* Instructions for the task:
Copy every line of the records below character for character, keeping each line's spelling, punctuation, and line breaks unchanged.
════════
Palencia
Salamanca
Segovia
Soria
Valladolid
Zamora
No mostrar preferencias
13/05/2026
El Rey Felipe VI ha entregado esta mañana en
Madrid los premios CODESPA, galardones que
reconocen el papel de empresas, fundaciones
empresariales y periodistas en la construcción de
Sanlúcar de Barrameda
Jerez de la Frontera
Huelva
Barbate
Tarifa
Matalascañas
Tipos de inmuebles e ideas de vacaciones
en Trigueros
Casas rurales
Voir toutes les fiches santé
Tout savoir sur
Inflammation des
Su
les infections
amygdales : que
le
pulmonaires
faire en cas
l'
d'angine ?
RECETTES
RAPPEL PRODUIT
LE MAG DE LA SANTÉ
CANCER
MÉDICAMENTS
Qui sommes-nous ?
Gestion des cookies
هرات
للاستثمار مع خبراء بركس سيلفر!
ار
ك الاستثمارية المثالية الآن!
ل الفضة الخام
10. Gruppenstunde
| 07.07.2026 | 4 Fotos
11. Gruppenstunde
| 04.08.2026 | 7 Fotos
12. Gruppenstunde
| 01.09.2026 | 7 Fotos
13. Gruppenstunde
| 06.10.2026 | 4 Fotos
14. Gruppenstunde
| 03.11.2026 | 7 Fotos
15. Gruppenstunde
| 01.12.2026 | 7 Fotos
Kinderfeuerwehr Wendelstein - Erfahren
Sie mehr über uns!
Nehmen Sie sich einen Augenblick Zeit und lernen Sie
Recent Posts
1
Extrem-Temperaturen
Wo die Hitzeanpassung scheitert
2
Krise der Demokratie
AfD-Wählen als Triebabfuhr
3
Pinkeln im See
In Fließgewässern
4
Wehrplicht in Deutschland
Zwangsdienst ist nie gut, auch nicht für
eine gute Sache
════════
* Exercise solution:
Palencia
Salamanca
Segovia
Soria
Valladolid
Zamora
No mostrar preferencias
13/05/2026
El Rey Felipe VI ha entregado esta mañana en
Madrid los premios CODESPA, galardones que
reconocen el papel de empresas, fundaciones
empresariales y periodistas en la construcción de
Sanlúcar de Barrameda
Jerez de la Frontera
Huelva
Barbate
Tarifa
Matalascañas
Tipos de inmuebles e ideas de vacaciones
en Trigueros
Casas rurales
Voir toutes les fiches santé
Tout savoir sur
Inflammation des
Su
les infections
amygdales : que
le
pulmonaires
faire en cas
l'
d'angine ?
RECETTES
RAPPEL PRODUIT
LE MAG DE LA SANTÉ
CANCER
MÉDICAMENTS
Qui sommes-nous ?
Gestion des cookies
هرات
للاستثمار مع خبراء بركس سيلفر!
ار
ك الاستثمارية المثالية الآن!
ل الفضة الخام
10. Gruppenstunde
| 07.07.2026 | 4 Fotos
11. Gruppenstunde
| 04.08.2026 | 7 Fotos
12. Gruppenstunde
| 01.09.2026 | 7 Fotos
13. Gruppenstunde
| 06.10.2026 | 4 Fotos
14. Gruppenstunde
| 03.11.2026 | 7 Fotos
15. Gruppenstunde
| 01.12.2026 | 7 Fotos
Kinderfeuerwehr Wendelstein - Erfahren
Sie mehr über uns!
Nehmen Sie sich einen Augenblick Zeit und lernen Sie
Recent Posts
1
Extrem-Temperaturen
Wo die Hitzeanpassung scheitert
2
Krise der Demokratie
AfD-Wählen als Triebabfuhr
3
Pinkeln im See
In Fließgewässern
4
Wehrplicht in Deutschland
Zwangsdienst ist nie gut, auch nicht für
eine gute Sache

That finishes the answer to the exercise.